文章の抜粋.
________________

数学、とくに加群論において、環R と R-加群 M とその部分加群 N が与えられたとき、次の条件を満たすならば M は N の本質拡大(英: essential extension)(あるいは N は M の本質部分加群(英: essential submodule または 英: large submodule))と呼ばれる。M のすべての部分加群 H に対して
H ∩ N = 0 ならば H = 0.
特別な場合として、R の本質左イデアル(英: essential left ideal)は左加群 RR の部分加群として本質的な左イデアルである。そのような左イデアルは R の任意の 0 でない左イデアルと 0 でない共通部分をもつ。同様に、本質右イデアルは右 R 加群 RR の本質部分加群のことである。
ツォルンの補題を使って次の有益な事実を証明できる。
M の任意の部分加群 N に対してある部分加群 C が存在し
N ⊕ C ⊆eM.
さらに、真の本質拡大のない加群(つまり、加群が別の加群において本質的ならば後者は前者に等しい)は移入加群である。すべての加群 M は極大な本質拡大 E(M) をもつことが証明でき、M の移入包絡と呼ばれる。移入包絡は移入加群であり、同型を除いて一意的である。移入包絡は M を含む他のどんな移入加群も E(M) のコピーを含むという意味で極小でもある。
余剰部分加群
多くの基本的な性質は余剰部分加群にも双対化されるが、すべてではない。
明らかに 0 は M の余剰部分加群であり、0 でない加群 M の部分加群 M は決して余剰的ではない。

________________

読んで答えよう.
a) 上の文章では、すべての加群 M がもつ極大な本質拡大 E(M) は何と呼ばれていますか。
b) 次の(i)〜(iii)が上の文章の内容と合っているかどうか、それぞれ「はい」か「いいえ」で答え、決め手となる文章の言葉をそのまま引用してください。
(i) 移入包絡は同型を除いて一意的である。
(ii) 本質部分加群についての有益な事実は、ツォルンの補題を使わずに証明される。
(iii) 本質部分加群の基本的な性質は、すべて余剰部分加群にも双対化される。

集めたデータ.

________________

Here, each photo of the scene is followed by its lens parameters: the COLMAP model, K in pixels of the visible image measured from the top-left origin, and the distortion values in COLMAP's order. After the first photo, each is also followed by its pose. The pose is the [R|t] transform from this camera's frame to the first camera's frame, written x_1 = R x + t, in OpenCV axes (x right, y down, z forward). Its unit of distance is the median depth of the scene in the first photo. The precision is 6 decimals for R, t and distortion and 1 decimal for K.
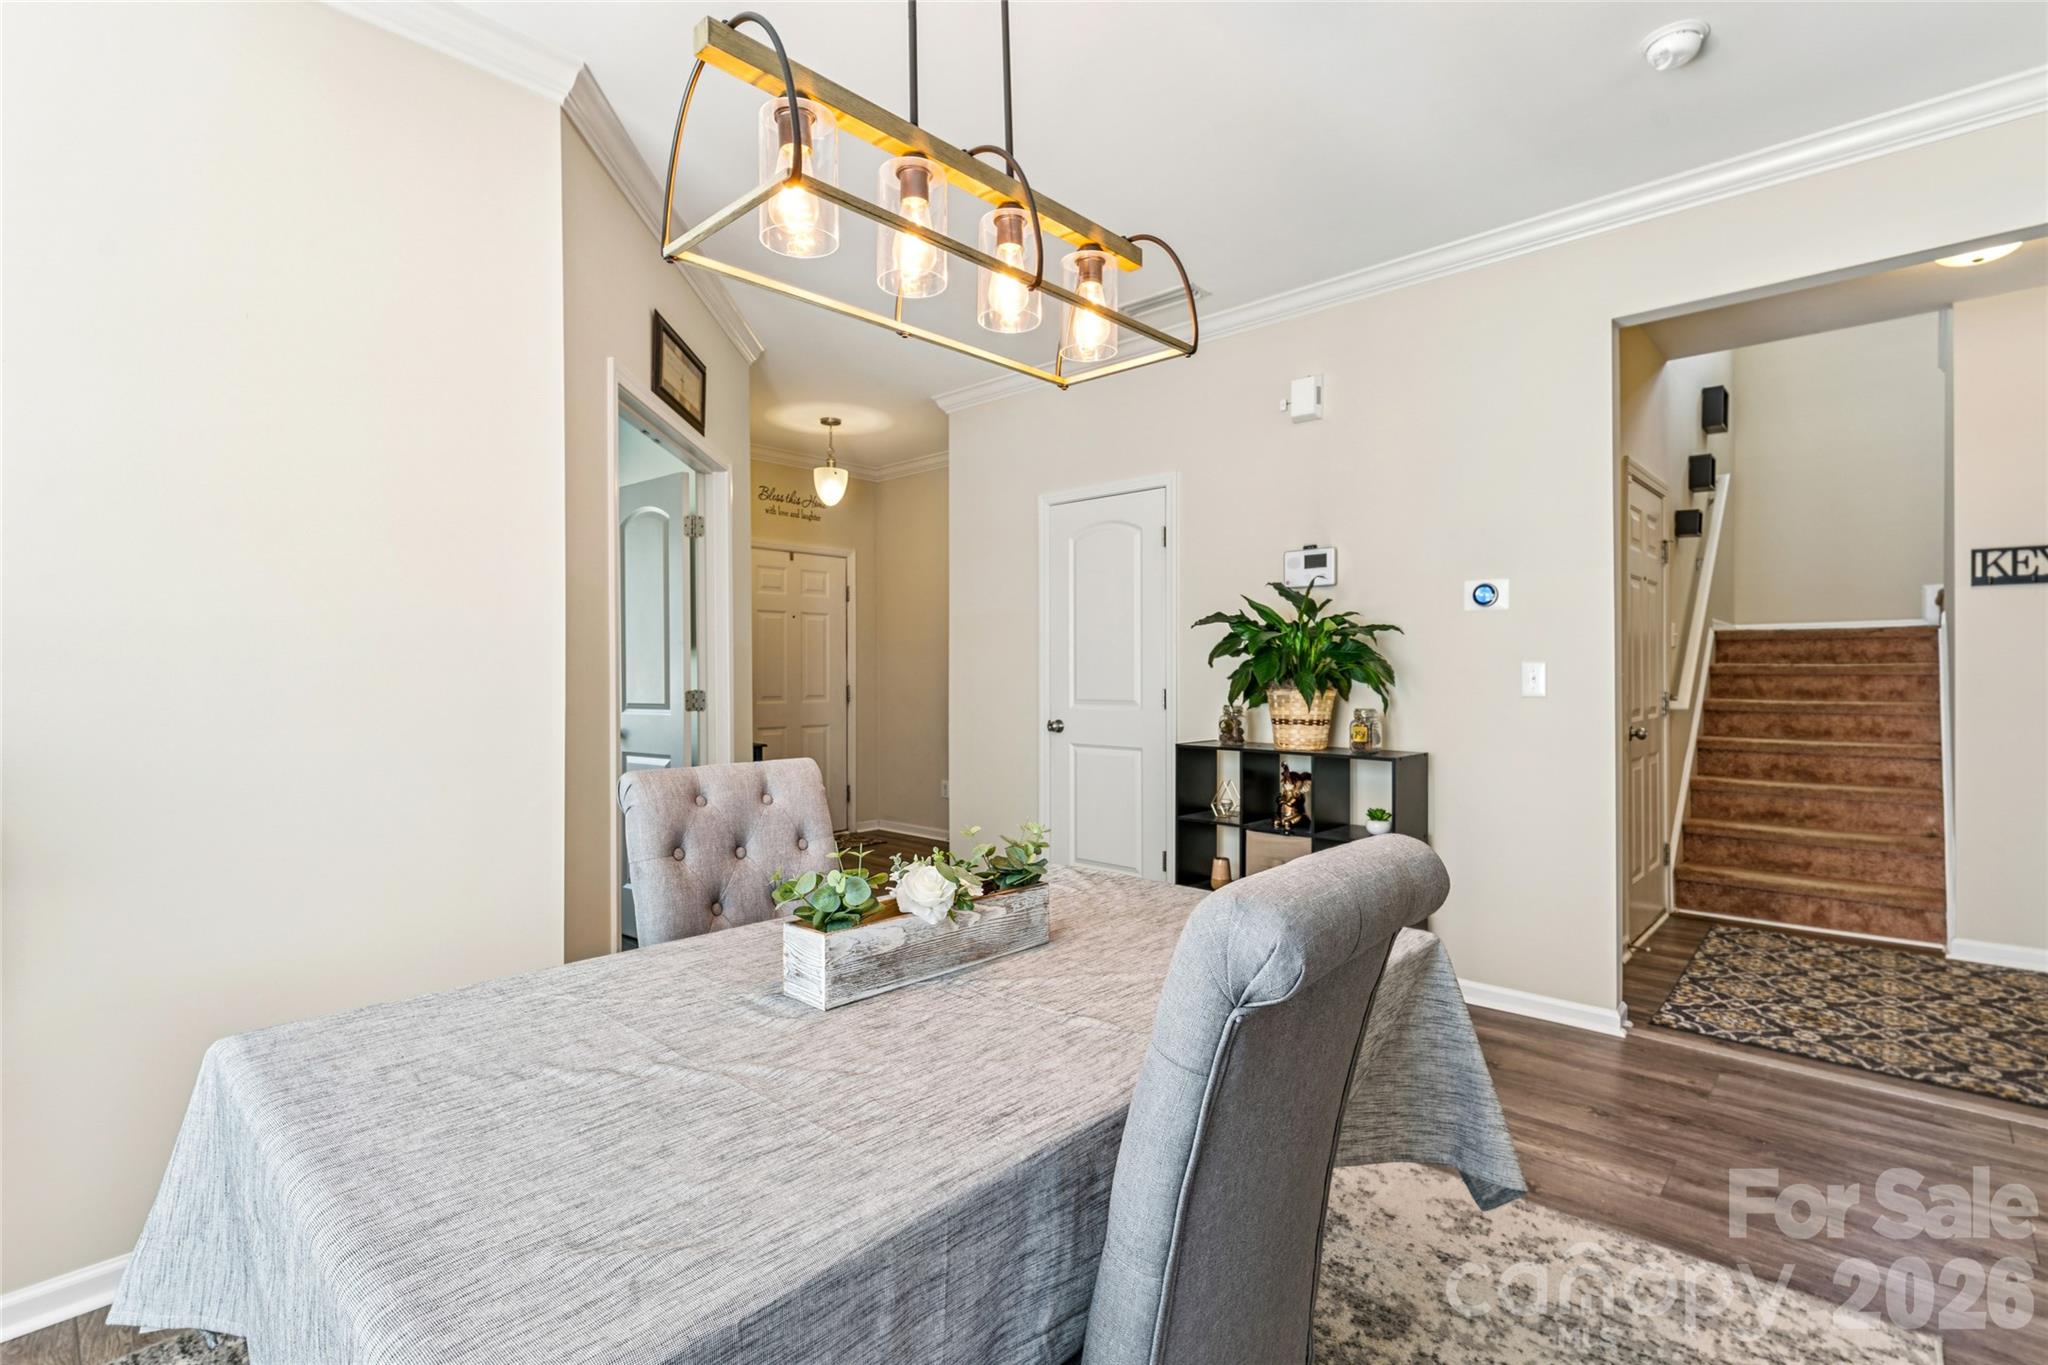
lens RADIAL K [[943.7, 0, 1024.0], [0, 943.7, 682.5], [0, 0, 1]] dist [-0.000307, -0.000600]
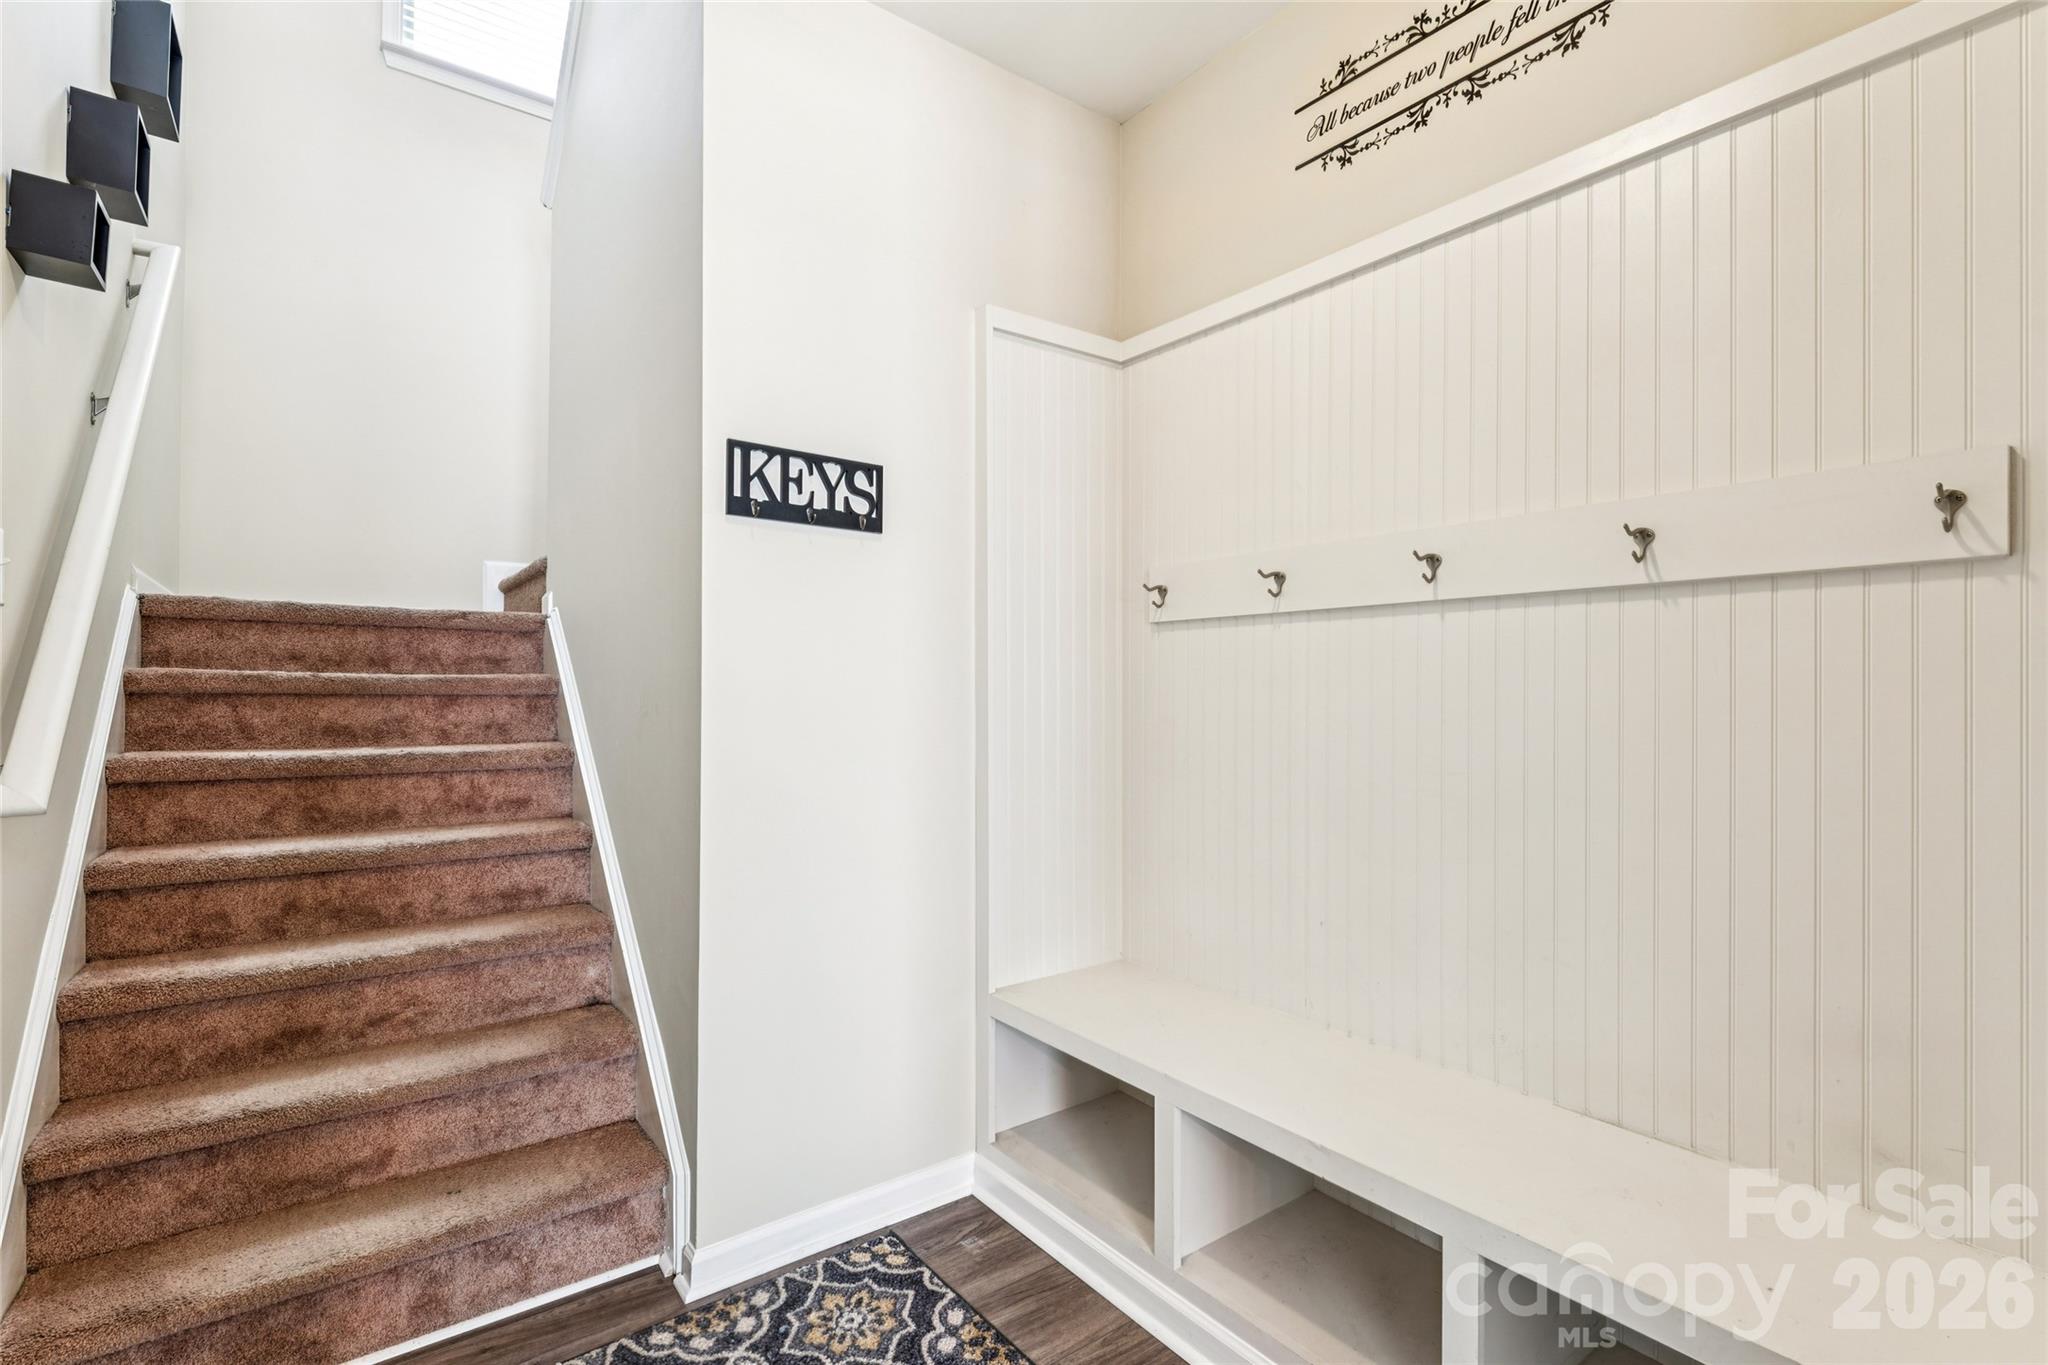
lens RADIAL K [[943.7, 0, 1024.0], [0, 943.7, 682.5], [0, 0, 1]] dist [-0.000307, -0.000600]
pose [[0.181372, 0.014239, 0.983312, 0.435321], [0.006187, 0.999859, -0.015620, -0.005172], [-0.983395, 0.008916, 0.181258, 0.596643]]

________________

問題の答え.
a) M の移入包絡です。

b)
(i) はい:「移入包絡は移入加群であり、同型を除いて一意的である。」
(ii) いいえ:「ツォルンの補題を使って次の有益な事実を証明できる。」
(iii) いいえ:「多くの基本的な性質は余剰部分加群にも双対化されるが、すべてではない。」